When Optimization Pays Off
“We should forget about small efficiencies, say about 97% of the time: premature optimization is the root of all evil” – Don Knuth
If you are doing image processing, you are firmly in that remaining 3%. I had some code that I had factored into two major cases: 1 bit per pixel and n bits per pixel (where n is a multiple of 8). Each chunk of code was more or less parallel in that it did something along the lines of this:
bool PredicateInRow(BYTE *imagePtr, int x, int bytesPerPixel, fPredicate predicate, void *predicateData)
{
BYTE *pixelPtr = imagePtr + x * bytesPerPixel;
return predicate(pixelPtr, bytesPerPixel, predicateData);
}
void ProcessRange(BYTE *imagePtr, int height, int width, int bytesPerPixel, int bytesPerRow, fPredicate predicate, void *predicateData)
{
for (int y=0; y < height; y++) {
for (int x=0; x < width; x++) {
if (PredicateInRow(imagePtr, x, bytesPerPixel, predicate, predicateData)) {
// perform processing
}
}
imagePtr += bytesPerRow;
}
}
This does some image processing across the whole image based on a predicate using the current pixel’s data. The predicate has to be vectored out to other code instead of being done inline (technically, there are other ways I can do this, but way of doing it avoids a lot of duplication of effort). I liked the factoring in that it made the code fairly easy to read, but I knew when I wrote it that I would regret this decision.

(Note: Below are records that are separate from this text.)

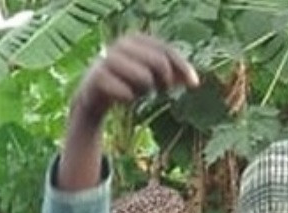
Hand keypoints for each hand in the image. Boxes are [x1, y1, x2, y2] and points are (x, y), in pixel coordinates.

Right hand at [72, 34, 197, 124]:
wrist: (92, 94)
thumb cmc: (126, 82)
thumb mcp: (150, 76)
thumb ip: (171, 75)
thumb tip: (194, 81)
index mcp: (136, 39)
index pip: (166, 50)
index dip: (182, 67)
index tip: (195, 85)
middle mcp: (122, 44)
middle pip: (159, 63)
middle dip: (165, 81)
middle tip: (161, 91)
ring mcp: (109, 59)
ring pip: (144, 78)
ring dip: (145, 90)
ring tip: (139, 92)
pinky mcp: (98, 77)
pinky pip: (126, 93)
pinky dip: (129, 99)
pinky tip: (125, 99)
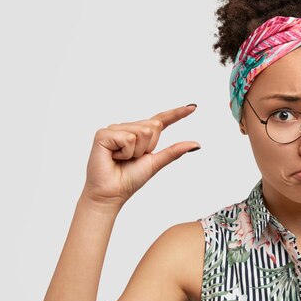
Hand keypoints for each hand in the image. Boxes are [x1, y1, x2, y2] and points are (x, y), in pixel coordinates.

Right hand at [81, 104, 199, 207]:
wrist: (111, 193)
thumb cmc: (129, 179)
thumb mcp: (156, 162)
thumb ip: (174, 151)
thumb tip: (196, 144)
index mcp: (139, 134)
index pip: (161, 120)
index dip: (177, 113)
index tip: (193, 107)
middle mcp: (127, 128)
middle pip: (153, 126)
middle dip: (148, 147)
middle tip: (132, 159)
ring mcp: (114, 129)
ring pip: (141, 132)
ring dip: (136, 151)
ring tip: (122, 159)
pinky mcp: (103, 134)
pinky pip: (127, 138)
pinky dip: (125, 152)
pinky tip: (114, 157)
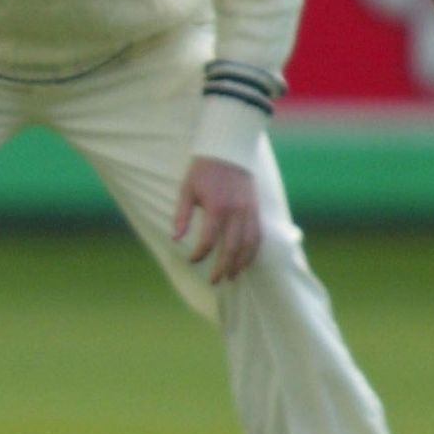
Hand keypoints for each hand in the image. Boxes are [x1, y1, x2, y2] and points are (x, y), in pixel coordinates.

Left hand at [172, 156, 260, 283]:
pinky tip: (246, 260)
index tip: (192, 260)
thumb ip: (182, 215)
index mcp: (217, 208)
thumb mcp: (186, 190)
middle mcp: (237, 212)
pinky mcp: (256, 210)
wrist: (229, 152)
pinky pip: (258, 235)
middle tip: (216, 281)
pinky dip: (253, 251)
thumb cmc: (203, 172)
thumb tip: (175, 238)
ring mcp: (250, 212)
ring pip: (249, 245)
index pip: (210, 240)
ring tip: (232, 276)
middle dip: (224, 267)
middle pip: (232, 247)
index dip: (200, 253)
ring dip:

After noting that client code of this routine was slower than I preferred it to be, I fired up a profiler and found that PredicateInRow was chewing up a fair amount of the total time and it was being called 50 million times over the comparatively short life of my test application.
I refactored it to this instead:
void ProcessRange(BYTE *imagePtr, int height, int width, int bytesPerPixel, int bytesPerRow, fPredicate predicate, void *predicateData)
{
for (int y=0; y < height; y++) {
BYTE *pixelPtr = imagePtr;
for (int x=0; x < width; x++) {
if (predicate(pixelPtr, bytesPerPixel, predicateData)) {
// perform processing
}
pixelPtr += bytesPerPixel;
}
imagePtr += bytesPerRow;
}
}
I’ve now lost the PredicateInRow routine, took a hit in readability but the code runs twice as fast now that I eliminated 50 million function calls and 50 million multiplies.
I should note that I tried inlining PredicateInRow which resulted in a negligible increase in performance. In my actual code, the structure of ProcessRange is much more complex – there are three small state machines that run inside of the y-based for loop and each state machine ended up looking at rows above and below in addition to the current row. The refactoring was more complicated than the example above, which resulted in two bugs, both of which I found by reading the code closely.
The code of a multiply is tiny, but when you multiply it by 50 million, it becomes significant. When I wrote this, I knew that the per-pixel accessing was going to slow it down. Nonetheless, I took the high road of “make it work, then make it fast(er)”.
If need be, I will change the code the work with specific byte per pixel values, removing the predicate call entirely, but that will take a 2x duplication of code (1-bit and n-bit) and turn it into a pentiplication (1 bit, 8 bit, 16 bit, 24 bit, 32 bit)